While headlines now give much more positive readings of global economic output compared with predictions made amid 2018’s worrying slow down, there are some areas of business that look set for a rocky ride through the remainder of 2019.
But, even with major obstacles to overcome, implementing the best HR technology, payroll software, workforce management and analytics tools and rota (rostering) software now can help make things much easier going forward.
We shouldn’t need to point out the retail sector has long been vulnerable to the variables of modern life. Not least in the UK. Delays, procrastination and indecision aside, the coming months should see Great Britain and Northern Ireland finally bid farewell to the EU, enacting Brexit, and this is almost guaranteed to bite shopping hard.

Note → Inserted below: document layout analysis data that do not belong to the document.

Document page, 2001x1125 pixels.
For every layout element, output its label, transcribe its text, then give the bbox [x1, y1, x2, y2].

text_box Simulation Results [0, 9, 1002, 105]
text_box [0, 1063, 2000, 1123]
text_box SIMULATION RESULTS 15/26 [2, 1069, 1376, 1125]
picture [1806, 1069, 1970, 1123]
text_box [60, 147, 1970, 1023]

Retailers are looking at the potential need to close stores and make deep cuts to ensure they save their bottom line – a trend that started at the beginning of last year. Concerns over job security in light of leaving the European bloc have already proved well-founded in some sectors, and it hasn’t even happened yet.
As uncertainty continues to rule the national mood, domestic purse strings will be pulled tighter. Less high value and non-essential purchasing decisions a likely outcome, potentially throwing more jobs into jeopardy. So what can businesses do?

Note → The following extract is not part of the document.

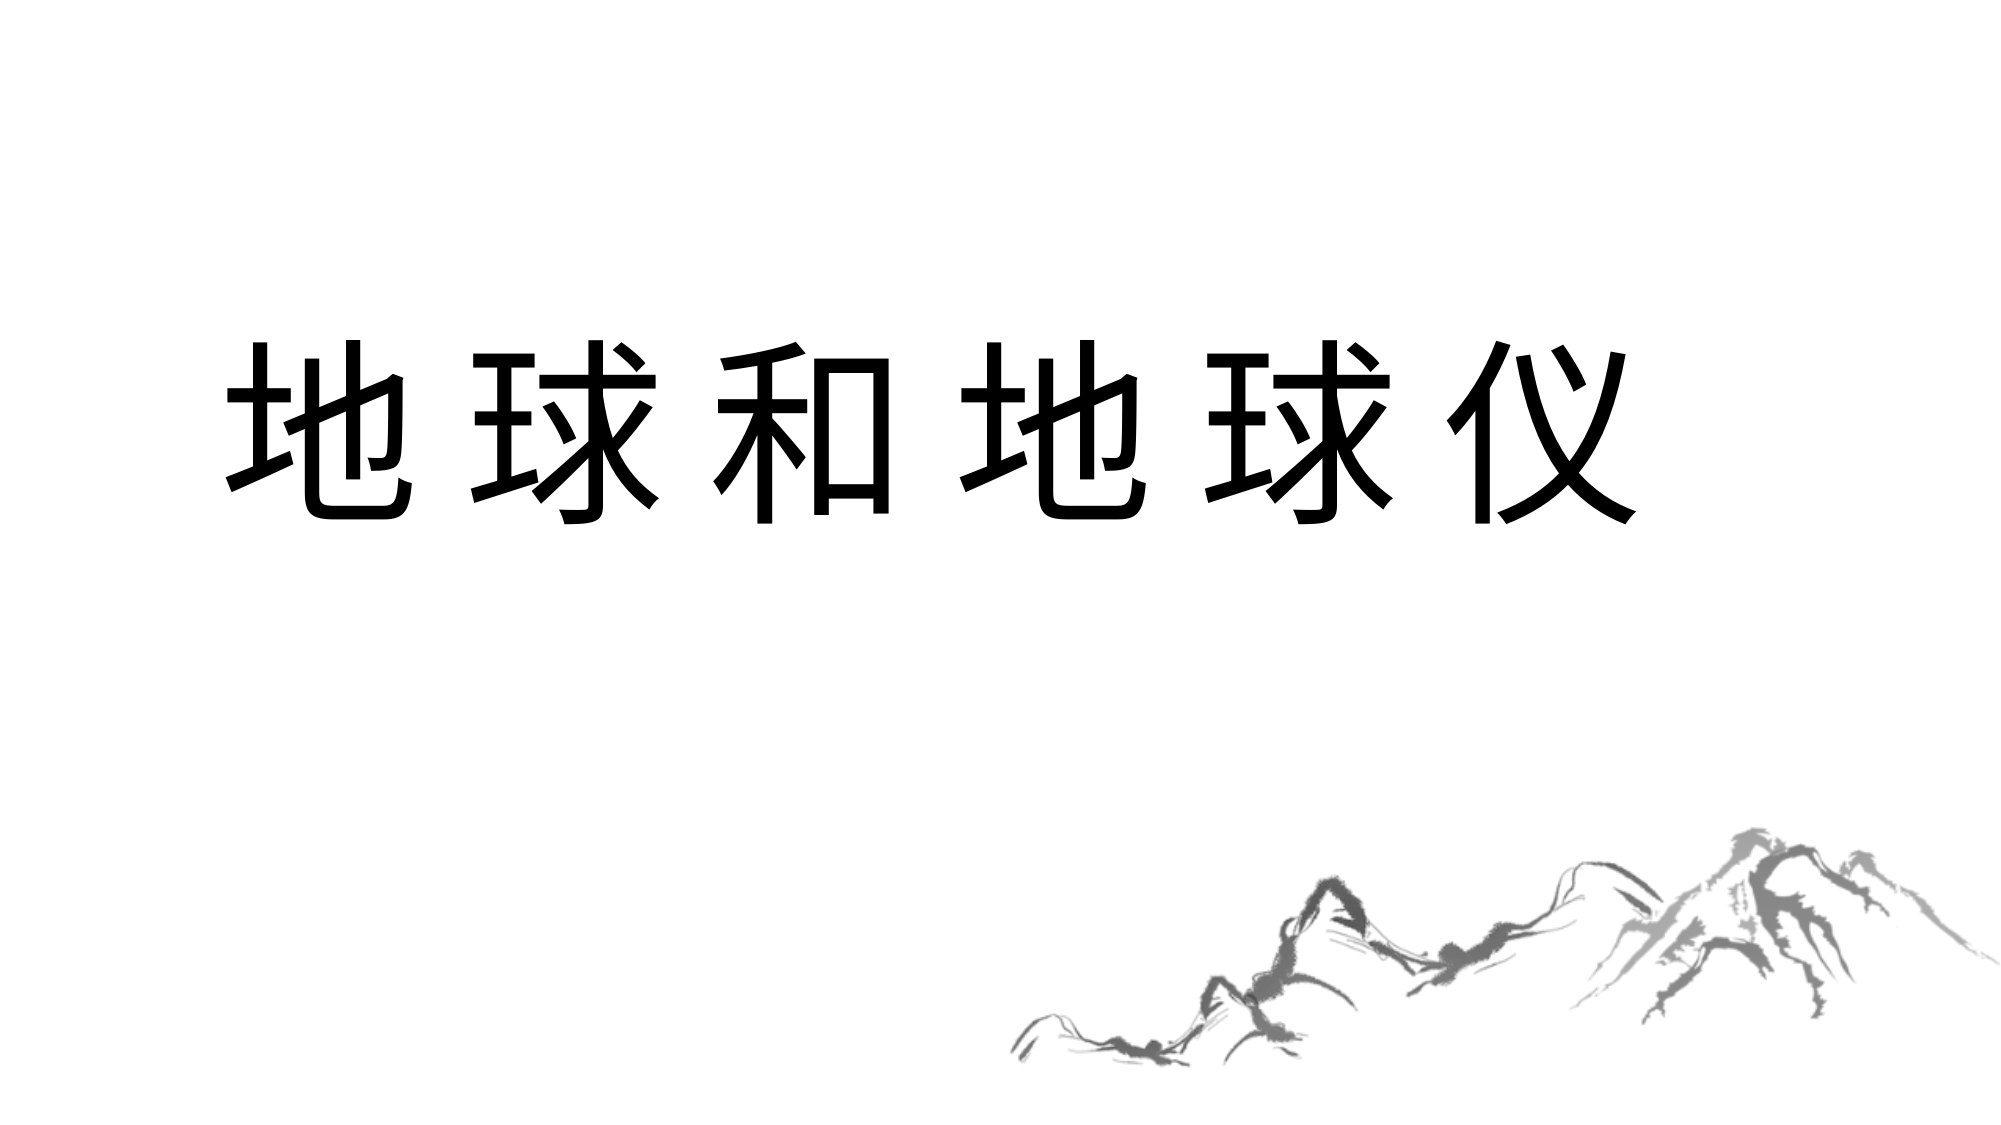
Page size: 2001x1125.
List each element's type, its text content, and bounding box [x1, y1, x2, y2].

text_box 地 球 和 地 球 仪 [204, 301, 1794, 557]
picture [945, 807, 2001, 1099]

HR technology can help drive efficiency and cut back unnecessary administrative costs, strengthening the company position in order to survive the immediate future as painlessly as possible. This is particularly true of tasks like rostering and time and attendance recording. Bringing excellent workforce analytics on board can improve not just how much time is spent on each of these jobs – a major expense – but also help pinpoint inefficiencies and low performance.
The more data you have regarding budgets and labour efficiencies (of inefficiencies), the more ammunition there is to target problems when they are identified. And the greater likelihood there is of overcoming those issues and strengthening the company position.

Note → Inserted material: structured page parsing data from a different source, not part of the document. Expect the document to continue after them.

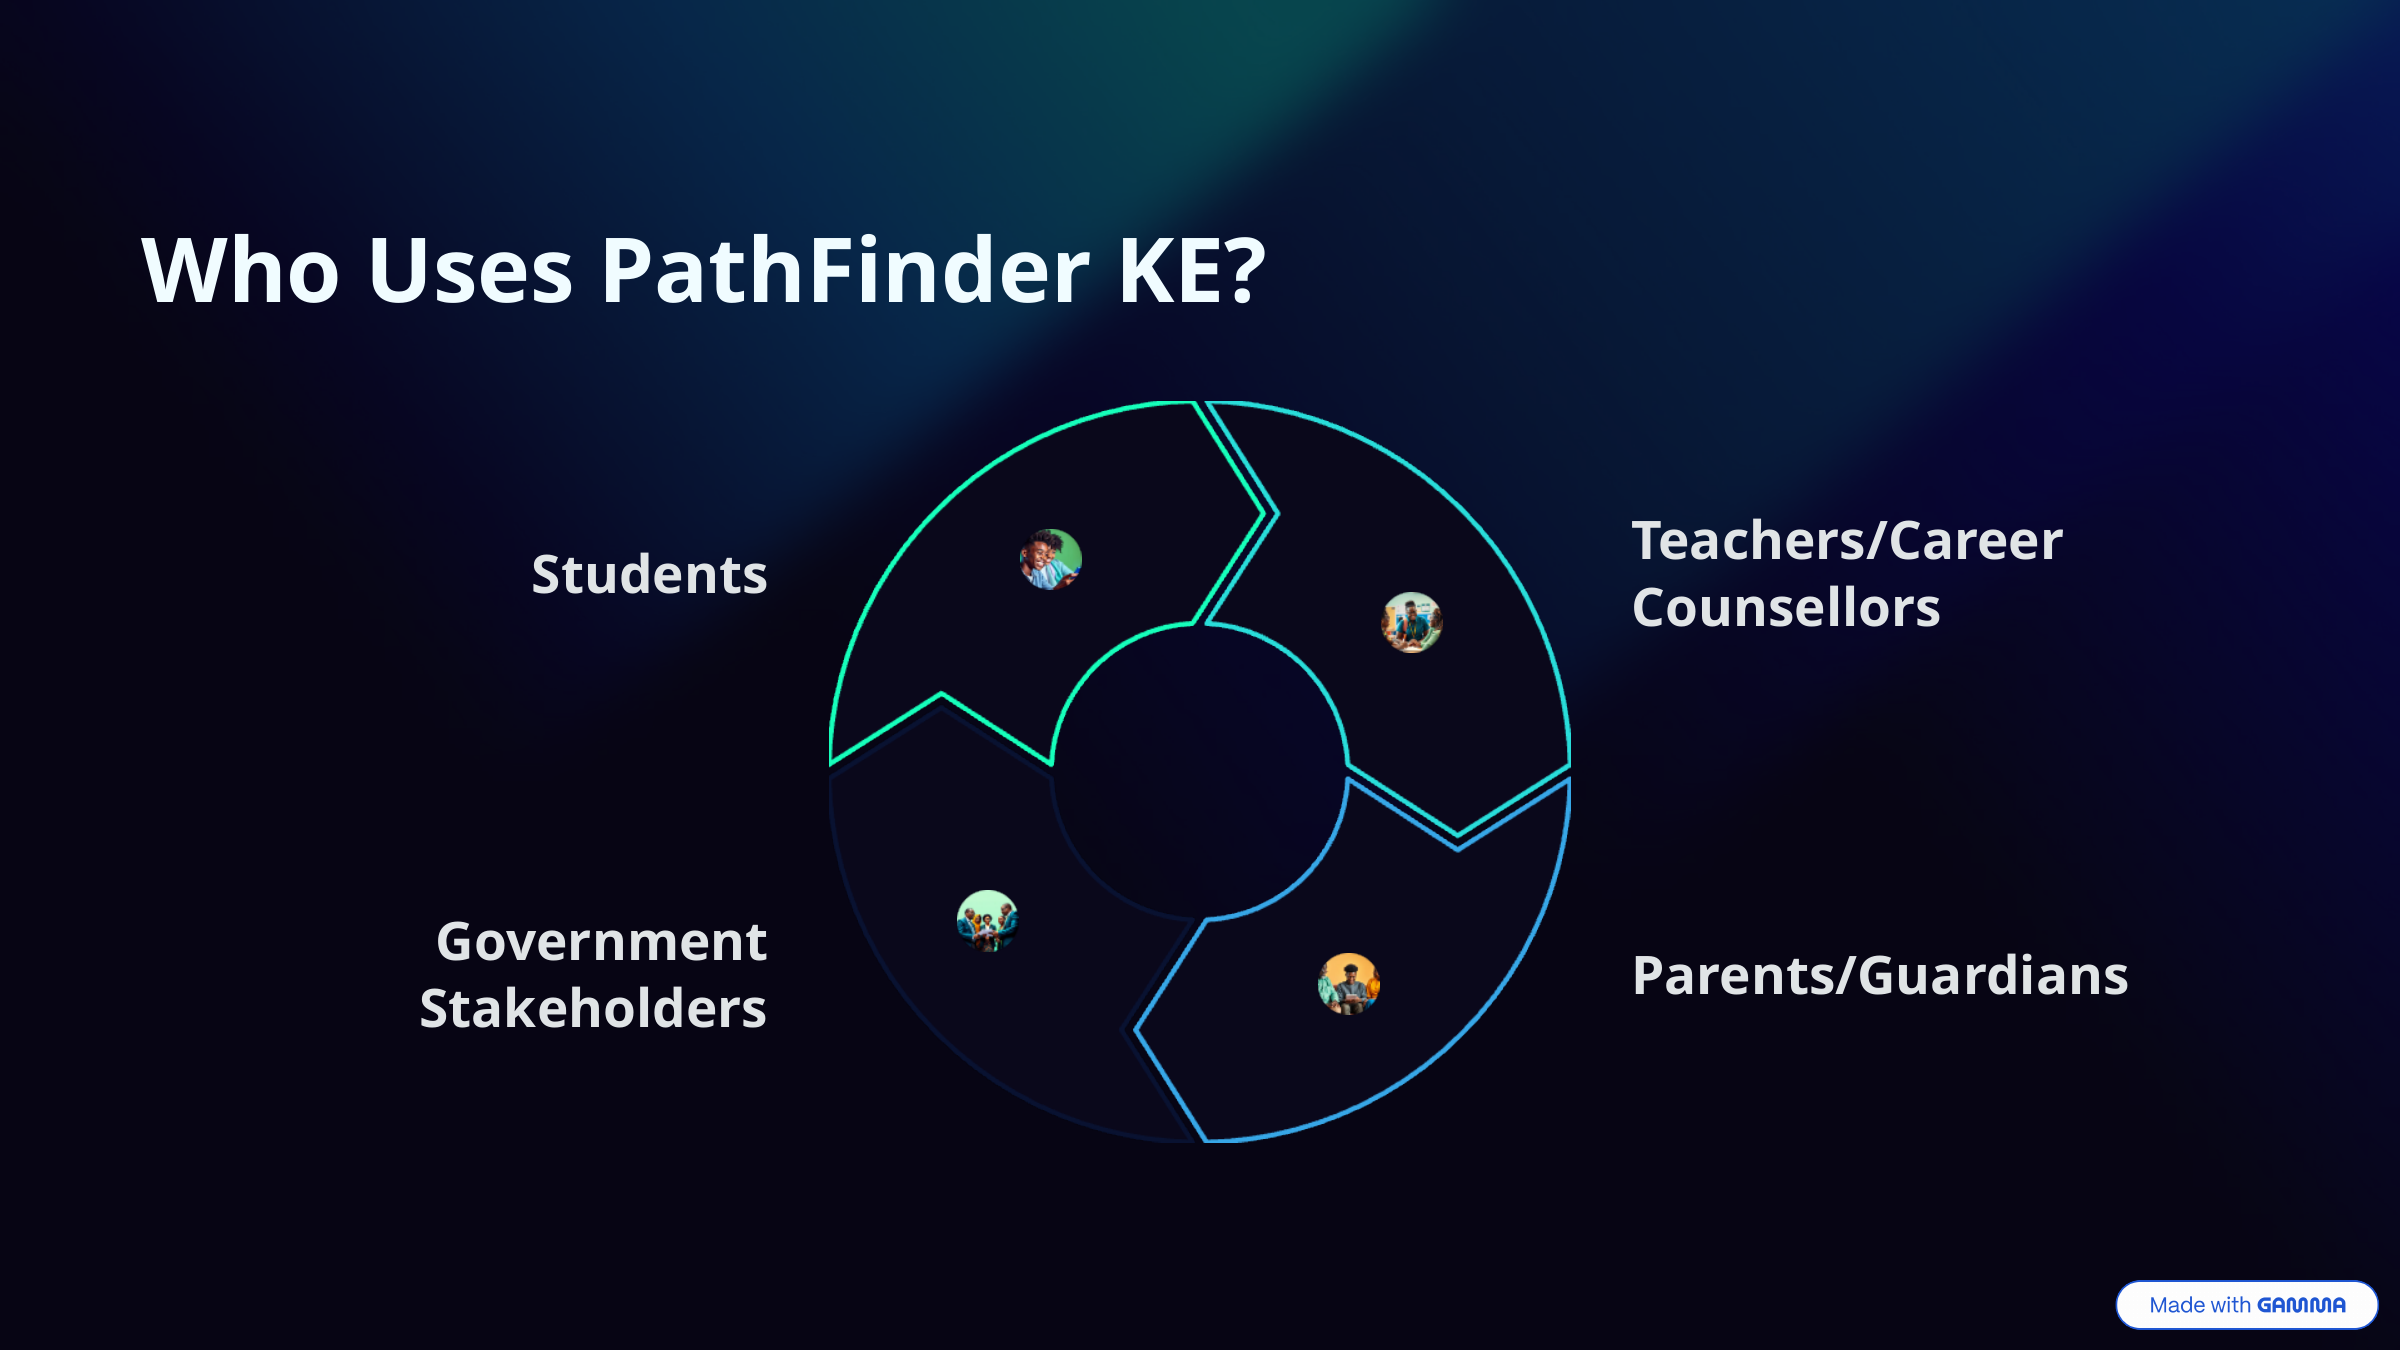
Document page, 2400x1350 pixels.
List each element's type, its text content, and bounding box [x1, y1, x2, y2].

text_box Parents/Guardians [1631, 938, 2172, 1006]
text_box Who Uses PathFinder KE? [141, 207, 1211, 321]
picture [2106, 1271, 2389, 1339]
text_box Government Stakeholders [141, 904, 769, 1040]
text_box Students [228, 537, 769, 606]
picture [829, 401, 1571, 1143]
text_box Teachers/Career Counsellors [1631, 503, 2259, 639]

But HR technology investment is not just a matter of streamlining to increase cash reserves – it can prevent non-compliance, which is a huge risk to any company. The rules, laws and regulations surrounding employment and employees are constantly changing, developing and – more often than not – tightening. The punishments for not adhering to these requirements get harsher by the tax year. Investing in workforce management, workforce analytics and rota software is a great way to ensure compliance without causing significant disruption thanks to in-app safety nets.
“Being compliant and staying up to date regarding the latest laws is a lot easier than people think. Getting the right payroll and HR software is the most important step,” says Andrew Northcott, of Roubler.
“Good providers, like Roubler, have in-built compliance controls to ensure you are abiding by immigration, employment conditions and minimum wage laws each time you onboard someone or run a payroll.
“Online employment law resources designed for employers are a great way to keep abreast of laws (they usually offer subscriptions), as are resource centres and courses run by professional accounting and HR associations like CIPD.”
It’s also important to consider the benefits of future-proofing, not least when times are tough. Traditionally in marketing circles, it’s the companies that maintain or increase their spend during economic downturns that emerge healthiest when clouds clear. This is no different in HR and payroll software – hence why these costs should be in your latest budget. Not only will you be able to hit the ground running when consumer spend returns to ‘normal’ levels, your HR technology, workforce management applications, and rota software will be fit-for-purpose for longer than competitors that don’t act now.
It boils down to the simple rule of not allowing technology to become outmoded or outdated, but instead updating in advance for the best results. After all, the UK Government has shown in recent months what happens when you leave things to the 11th hour.